In 2009, the rate of tuberculosis (TB) cases dropped to 3.8 per 100,000 population, a decrease of 11.4% from 4.2 cases reported in 2008. This decline is the greatest single year decrease in the rate of TB, and the lowest rate of TB ever seen in the US since TB surveillance began in 1953.
Various ethnic groups of respective national origin manifested the highest TB rates (per 100,000 population) in the US in 2009: Whites = 0.9, Blacks = 7.6, Asian = 23.4,
Hispanic = 7.0, Other (American Indian /Alaskan Native, Native Hawaiian and other Pacific Islander, and multiple race) = 3.0. Persons identified as Hispanic might be of any race.
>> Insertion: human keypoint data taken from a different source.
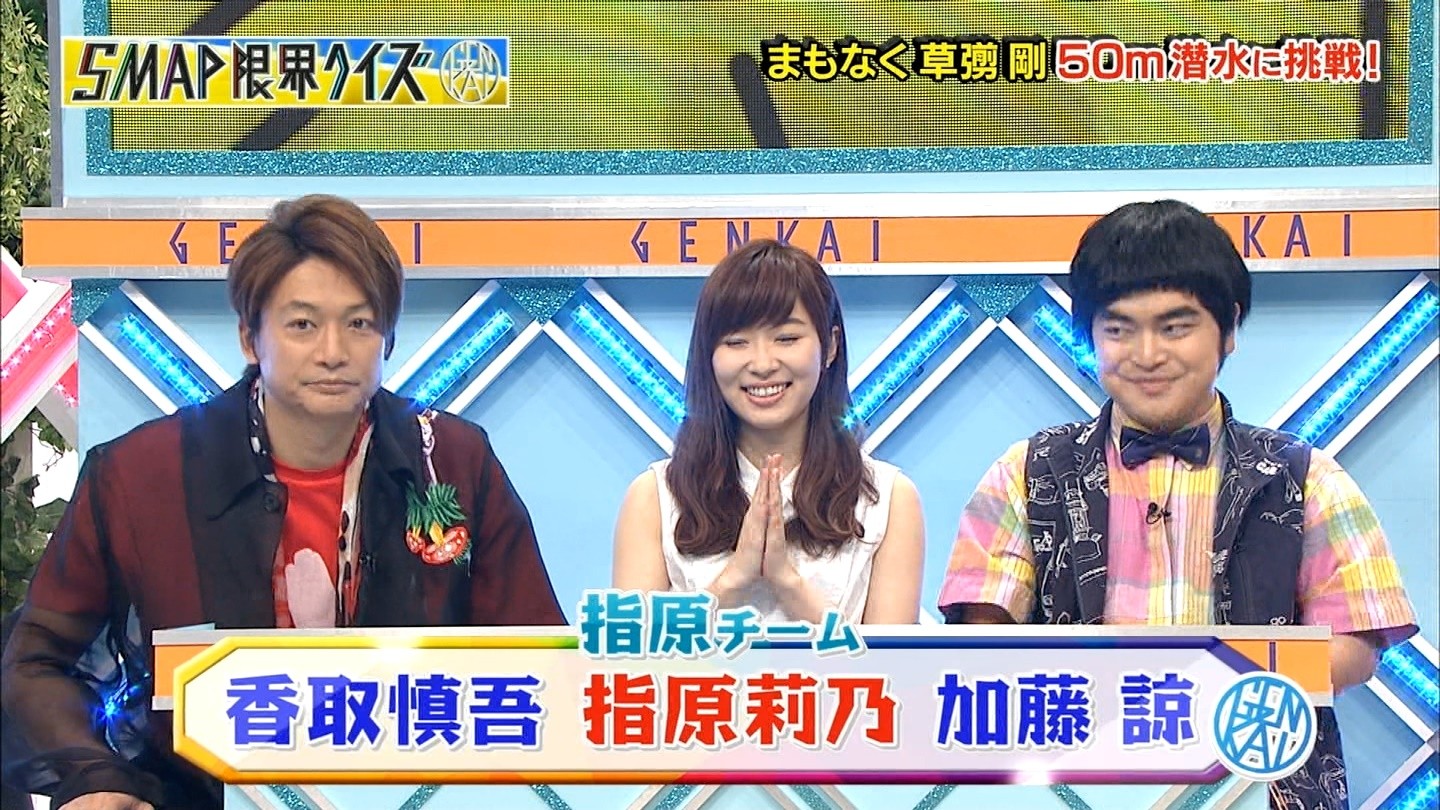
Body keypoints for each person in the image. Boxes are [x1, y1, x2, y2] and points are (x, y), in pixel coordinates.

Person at [0, 195, 567, 810]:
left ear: (388, 338)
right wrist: (95, 778)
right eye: (302, 325)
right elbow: (35, 662)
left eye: (360, 323)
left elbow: (541, 661)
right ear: (250, 338)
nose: (333, 352)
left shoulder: (451, 459)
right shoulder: (141, 474)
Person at [937, 200, 1418, 809]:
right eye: (1118, 329)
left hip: (1261, 786)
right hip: (1070, 789)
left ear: (1229, 328)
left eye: (1175, 327)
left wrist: (1203, 688)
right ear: (1089, 334)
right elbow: (981, 648)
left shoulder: (1306, 477)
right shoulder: (1025, 474)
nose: (1146, 355)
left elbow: (1354, 648)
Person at [612, 239, 924, 623]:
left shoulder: (888, 500)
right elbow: (632, 652)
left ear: (830, 346)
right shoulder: (655, 498)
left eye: (786, 338)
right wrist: (735, 579)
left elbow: (891, 660)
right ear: (709, 355)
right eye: (736, 342)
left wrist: (787, 582)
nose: (762, 364)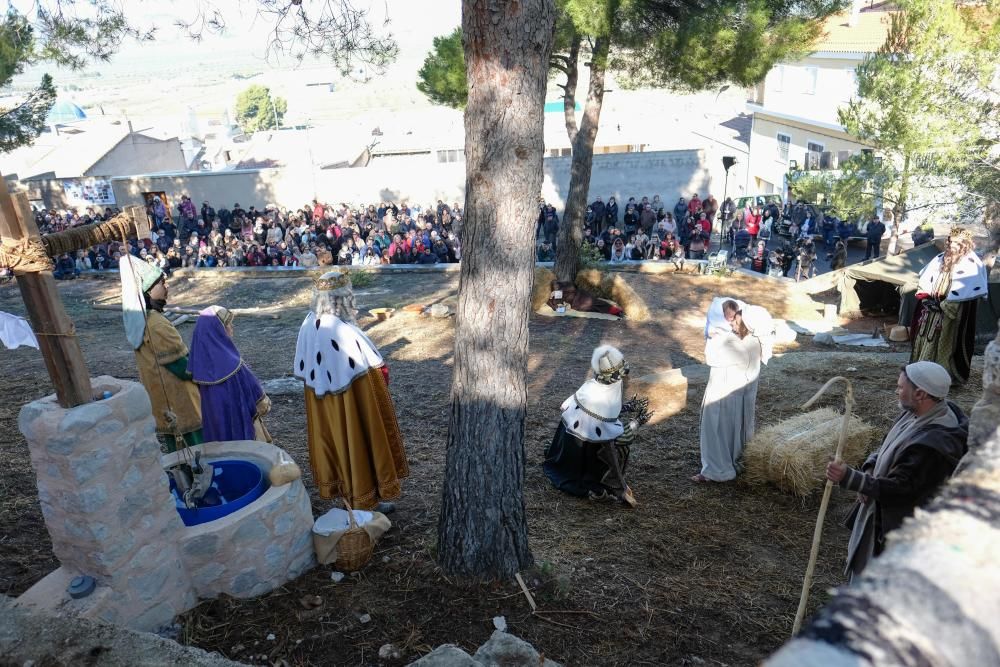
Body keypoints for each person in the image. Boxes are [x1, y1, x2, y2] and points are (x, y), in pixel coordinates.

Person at [825, 362, 968, 581]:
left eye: (901, 387)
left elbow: (901, 489)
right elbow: (886, 446)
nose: (896, 391)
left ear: (920, 393)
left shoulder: (933, 445)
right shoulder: (917, 413)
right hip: (881, 513)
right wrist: (870, 470)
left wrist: (851, 478)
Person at [294, 269, 408, 509]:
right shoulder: (341, 330)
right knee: (355, 442)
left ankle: (349, 496)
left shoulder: (307, 323)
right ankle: (364, 502)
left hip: (321, 403)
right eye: (349, 296)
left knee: (337, 442)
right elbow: (372, 370)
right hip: (350, 400)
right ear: (342, 299)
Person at [543, 345, 650, 507]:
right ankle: (596, 481)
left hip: (566, 452)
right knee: (623, 443)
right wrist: (636, 423)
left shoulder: (589, 386)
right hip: (583, 462)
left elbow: (591, 414)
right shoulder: (605, 398)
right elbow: (611, 445)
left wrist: (625, 407)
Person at [119, 255, 203, 453]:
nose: (167, 287)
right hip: (179, 398)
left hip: (161, 399)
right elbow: (181, 367)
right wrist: (206, 371)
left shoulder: (144, 322)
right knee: (196, 450)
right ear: (147, 291)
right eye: (162, 283)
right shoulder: (155, 323)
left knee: (177, 450)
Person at [693, 299, 773, 483]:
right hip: (740, 397)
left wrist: (715, 337)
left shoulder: (738, 343)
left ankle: (716, 470)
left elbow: (711, 356)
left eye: (736, 322)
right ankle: (734, 462)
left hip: (724, 396)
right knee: (736, 432)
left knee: (716, 431)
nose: (731, 324)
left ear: (747, 325)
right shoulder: (755, 341)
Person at [910, 227, 986, 382]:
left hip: (950, 314)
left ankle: (941, 378)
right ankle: (922, 373)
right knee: (927, 339)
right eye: (950, 241)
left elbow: (967, 292)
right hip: (932, 310)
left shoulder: (972, 263)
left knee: (944, 344)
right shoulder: (939, 258)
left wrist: (945, 306)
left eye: (956, 242)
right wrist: (926, 299)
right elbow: (926, 280)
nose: (952, 245)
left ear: (965, 244)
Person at [188, 305, 272, 443]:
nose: (231, 328)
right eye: (227, 324)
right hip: (240, 421)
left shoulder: (199, 366)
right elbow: (256, 394)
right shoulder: (232, 363)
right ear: (218, 330)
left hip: (214, 426)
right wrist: (264, 403)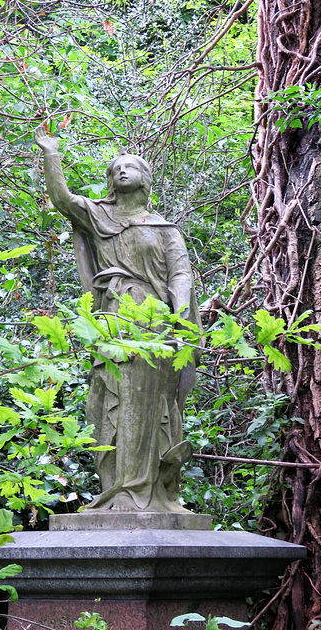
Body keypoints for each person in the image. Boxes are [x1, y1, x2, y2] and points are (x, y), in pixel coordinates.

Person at [34, 128, 201, 513]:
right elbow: (62, 200)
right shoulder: (98, 215)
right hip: (113, 314)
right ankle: (116, 487)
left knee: (145, 401)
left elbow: (180, 274)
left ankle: (143, 489)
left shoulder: (165, 229)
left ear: (145, 178)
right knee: (108, 397)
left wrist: (178, 315)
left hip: (153, 317)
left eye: (131, 167)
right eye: (116, 168)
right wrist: (52, 156)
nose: (122, 171)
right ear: (111, 181)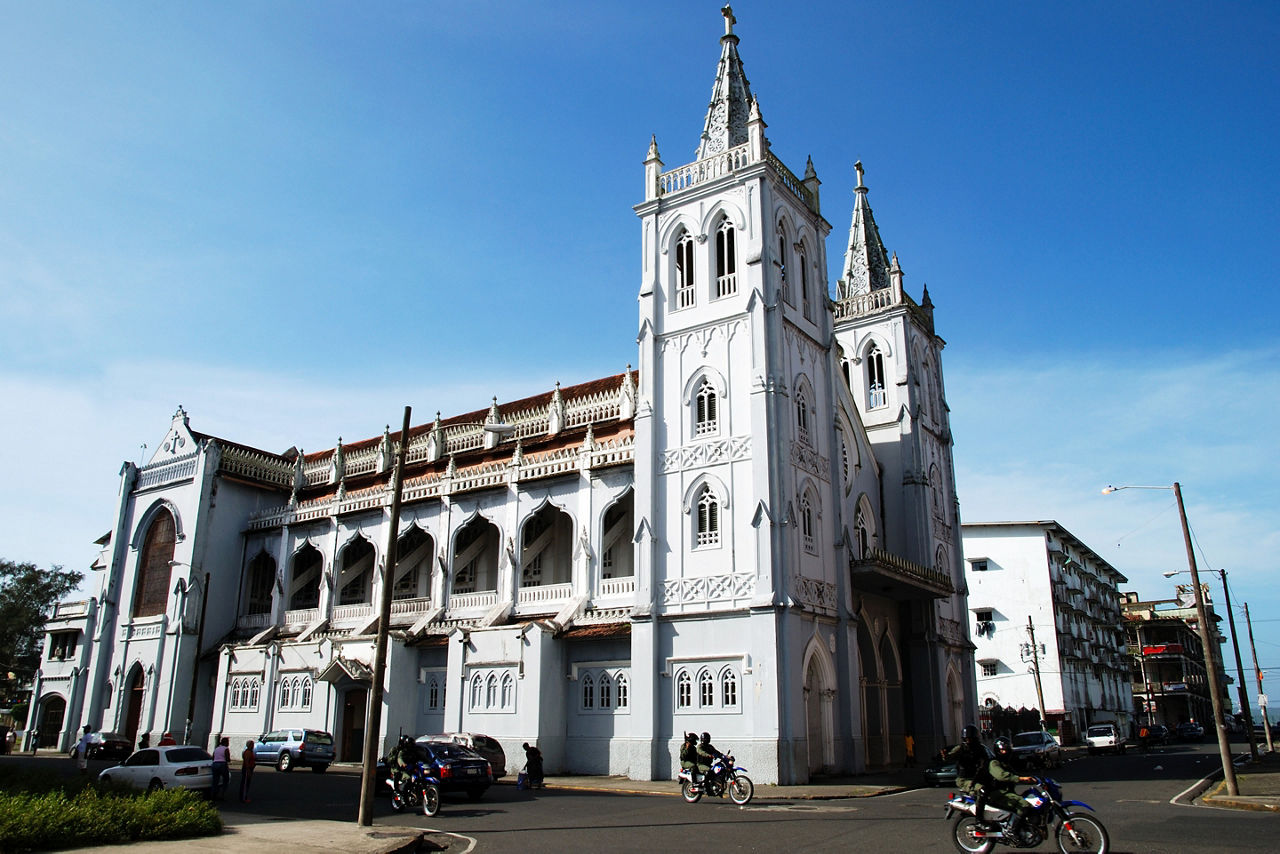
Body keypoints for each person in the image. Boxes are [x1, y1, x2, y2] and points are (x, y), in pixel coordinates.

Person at [982, 737, 1038, 836]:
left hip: (1007, 793)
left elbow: (1016, 775)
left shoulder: (1005, 764)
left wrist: (1034, 779)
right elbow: (1002, 775)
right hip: (997, 794)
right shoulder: (994, 763)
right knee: (1024, 805)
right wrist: (1021, 779)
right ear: (997, 751)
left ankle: (1025, 827)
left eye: (1007, 750)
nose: (1006, 752)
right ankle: (1013, 831)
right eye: (1003, 750)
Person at [944, 725, 995, 829]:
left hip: (978, 777)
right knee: (982, 791)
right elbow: (950, 756)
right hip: (964, 780)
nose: (969, 741)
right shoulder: (961, 748)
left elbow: (989, 760)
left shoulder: (980, 748)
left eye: (971, 738)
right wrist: (945, 755)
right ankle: (979, 821)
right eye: (967, 739)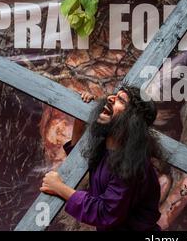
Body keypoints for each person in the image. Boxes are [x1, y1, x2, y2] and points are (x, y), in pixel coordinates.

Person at [40, 85, 163, 231]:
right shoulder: (106, 148)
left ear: (132, 119)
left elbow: (105, 212)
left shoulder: (132, 165)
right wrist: (82, 111)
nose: (110, 98)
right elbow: (79, 155)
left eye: (120, 100)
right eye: (115, 95)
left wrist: (59, 188)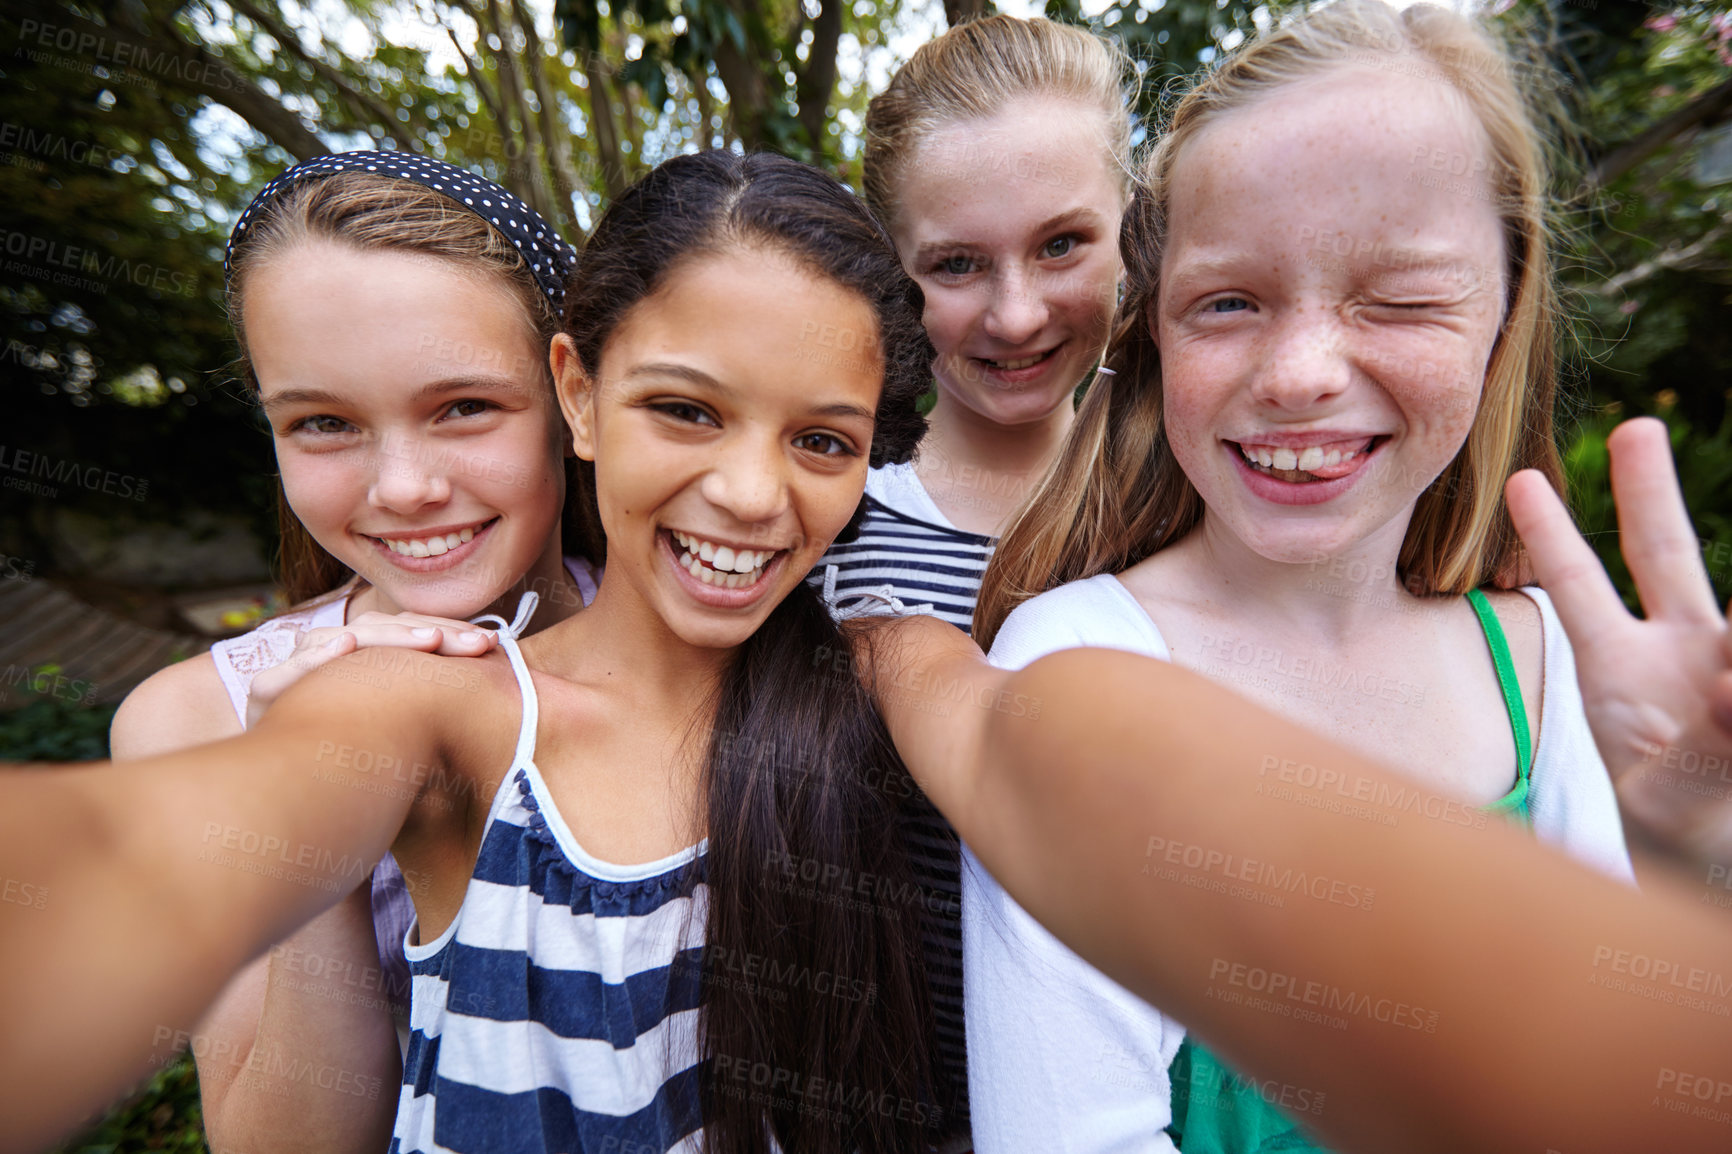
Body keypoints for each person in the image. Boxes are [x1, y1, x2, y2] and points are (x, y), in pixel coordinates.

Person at [11, 415, 1731, 1154]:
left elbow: (1044, 750)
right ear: (578, 393)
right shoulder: (438, 702)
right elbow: (174, 851)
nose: (754, 494)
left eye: (822, 440)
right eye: (689, 409)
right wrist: (179, 744)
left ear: (871, 458)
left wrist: (1671, 872)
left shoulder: (907, 667)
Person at [965, 2, 1630, 1149]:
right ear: (1159, 327)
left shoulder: (1541, 654)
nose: (1301, 372)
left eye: (1402, 297)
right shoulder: (1081, 665)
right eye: (1228, 301)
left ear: (1505, 315)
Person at [107, 152, 602, 1152]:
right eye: (325, 423)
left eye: (462, 406)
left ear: (569, 393)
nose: (405, 486)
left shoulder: (691, 637)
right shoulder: (193, 724)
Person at [819, 19, 1134, 1138]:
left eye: (1062, 244)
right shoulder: (826, 531)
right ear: (895, 274)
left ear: (1131, 234)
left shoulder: (1200, 511)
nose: (1014, 313)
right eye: (957, 264)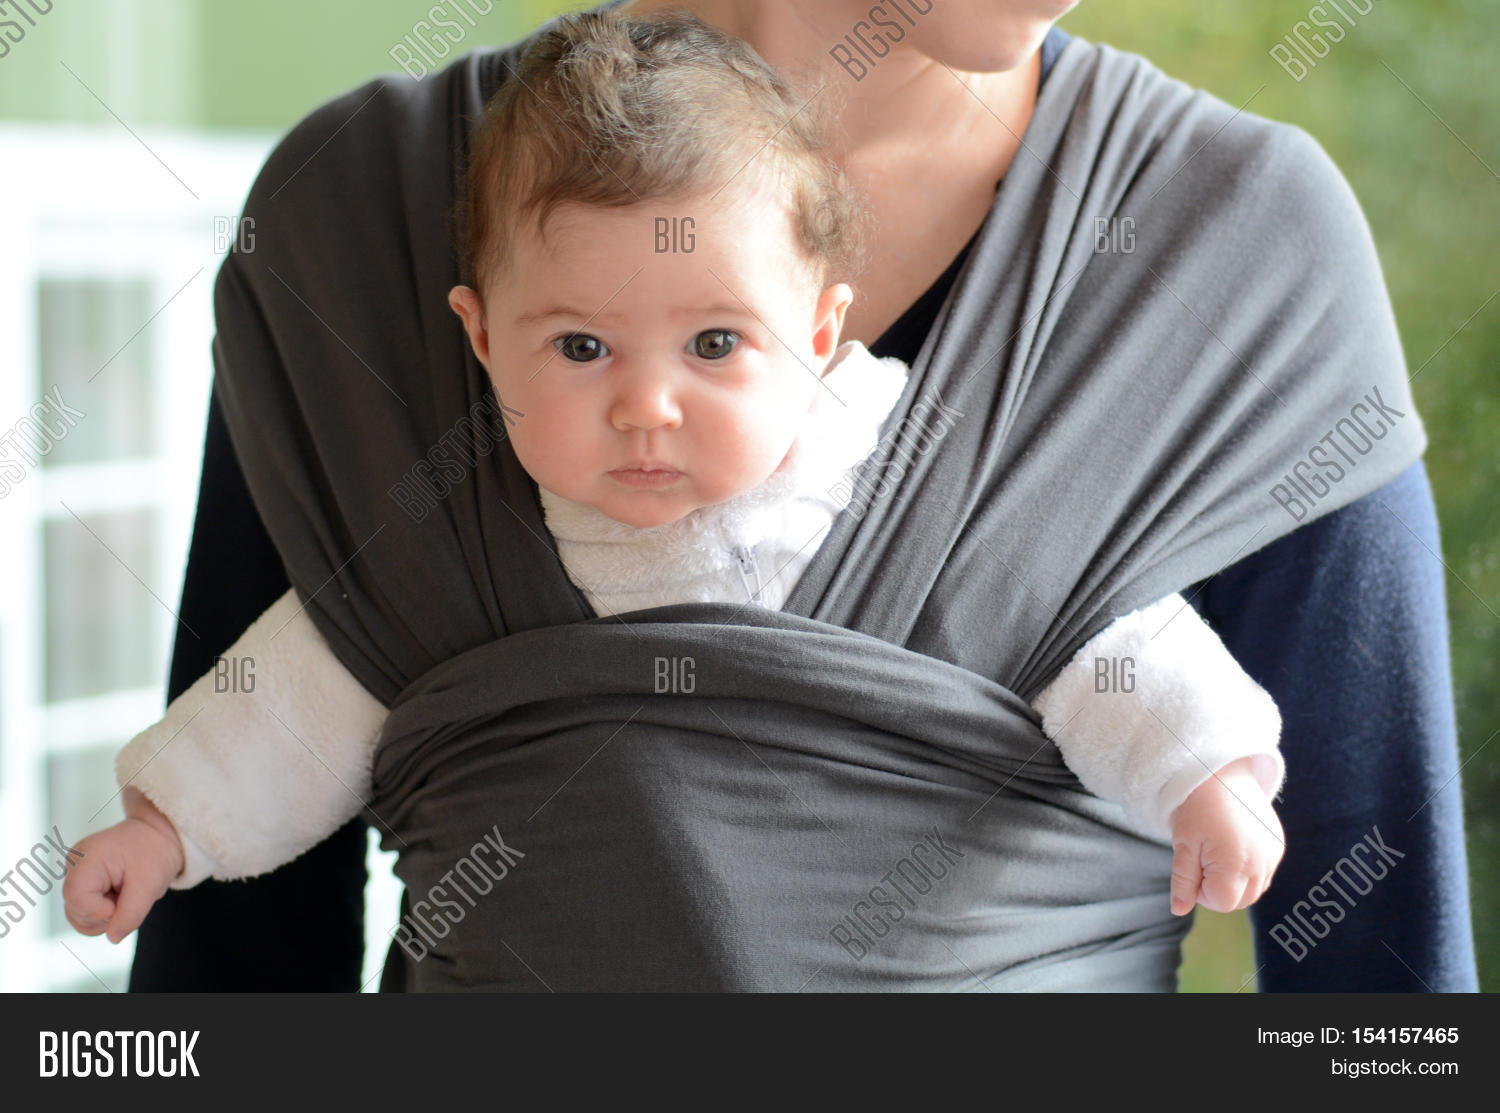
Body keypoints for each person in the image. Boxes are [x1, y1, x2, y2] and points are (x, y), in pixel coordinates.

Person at [127, 0, 1477, 991]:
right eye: (581, 345)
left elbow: (1380, 987)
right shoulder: (352, 222)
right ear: (480, 328)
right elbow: (228, 956)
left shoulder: (1233, 249)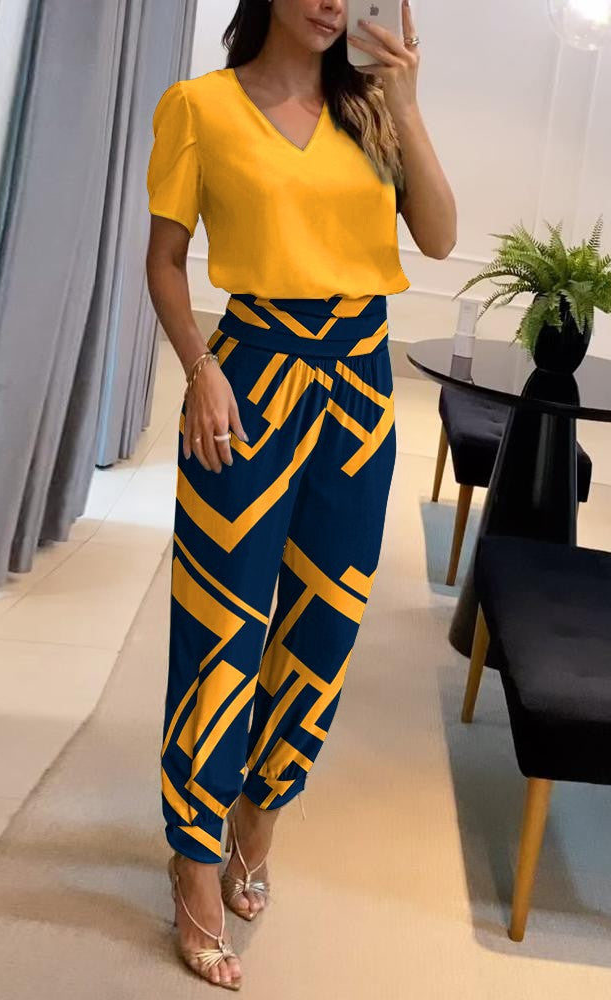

See Table http://www.cdc.gov/mmwr/preview/mmwrhtml/mm5910a2.htm?s_cid=mm5910a2_e#tab
TB Rates for all ethnic groups have been falling as observed in the National TB Surveillance System. See Figure 2: http://www.cdc.gov/mmwr/preview/mmwrhtml/mm5910a2.htm?s_cid=mm5910
The lowest TB rate for 2009 was seen in Wyoming, at 0.4 /100,000. The highest was seen in Hawaii, at 9.1. See Figure 1 http://www.cdc.gov/mmwr/preview/mmwrhtml/mm5910a2.htm?s_cid=mm5910a2_e#fig1
US born subjects with TB numbered 4,499 cases, 39.8% of the 11,305 cases with known national origin in 2009, down from 5,282 reported in 2008. The rate was 1.7 per 100,000, down 15.8% from 2008. 1,861 cases recorded were Black, 41.4 % of US-born cases.
The TB rate among foreign-born persons in 2009 was 18.6/100,000 population, a 9.0% decrease from 2008, and 45.3% decrease since 1993. Foreign-born individuals accounted for 50.1% of TB cases in 2009, originating from Mexico (1,574), the Philippines (799), India (523) and Vietnam (514).
10.2% of persons with a known HIV test result were co infected with TB and HIV.
TB sensitivity data was available in some cases. For persons with a previous history of TB and found infected again, the risk of multidrug resistant TB (MDR TB) was 4 times higher than for those presenting for the first time with TB; foreign-born cases had higher rates of MDR TB. As of 2009, no new cases of extensively drug-resistant TB have been reported.
Drug therapy for most types of TB is 6 to 9 months. Effective screening, early effective INH prophylaxis in PPD converters found in inner city clinics, where foreign-born patients are frequently encountered contributes to the ongoing drop in US TB rates. Also, effective direct and PEP drug treatment applied to the HIV epidemic has contributed to the lasting fall in TB rates in the US since 1993.